* [Directions] Go through the entries below and return every line that contains "pitch".

# # # #

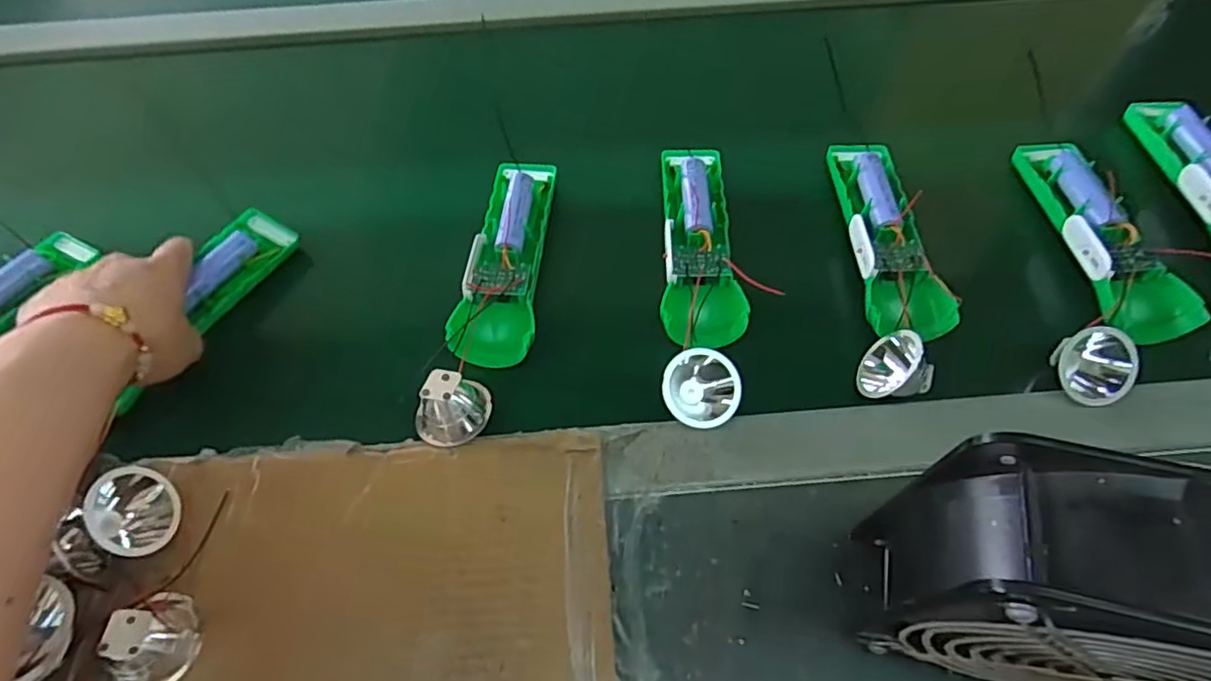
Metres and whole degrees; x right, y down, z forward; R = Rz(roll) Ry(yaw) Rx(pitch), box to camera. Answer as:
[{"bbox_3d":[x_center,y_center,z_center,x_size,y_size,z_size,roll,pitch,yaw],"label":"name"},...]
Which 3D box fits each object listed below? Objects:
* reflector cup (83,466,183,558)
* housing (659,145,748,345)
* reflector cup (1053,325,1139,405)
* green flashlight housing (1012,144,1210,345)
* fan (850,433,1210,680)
[{"bbox_3d":[-0.234,0.083,0.315,0.018,0.042,0.037,8,59,42],"label":"reflector cup"},{"bbox_3d":[0.063,-0.065,0.413,0.049,0.030,0.152,2,60,3],"label":"housing"},{"bbox_3d":[0.271,0.015,0.349,0.023,0.033,0.038,17,58,-23],"label":"reflector cup"},{"bbox_3d":[0.306,-0.068,0.391,0.043,0.030,0.150,-4,60,0],"label":"green flashlight housing"},{"bbox_3d":[0.186,0.101,0.241,0.157,0.152,0.061,14,62,10],"label":"fan"}]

# # # #

* [Result for this exercise]
Metres and whole degrees; x right, y down, z forward; R = Rz(roll) Ry(yaw) Rx(pitch), box to camera. Answer as:
[{"bbox_3d":[x_center,y_center,z_center,x_size,y_size,z_size,roll,pitch,yaw],"label":"name"},...]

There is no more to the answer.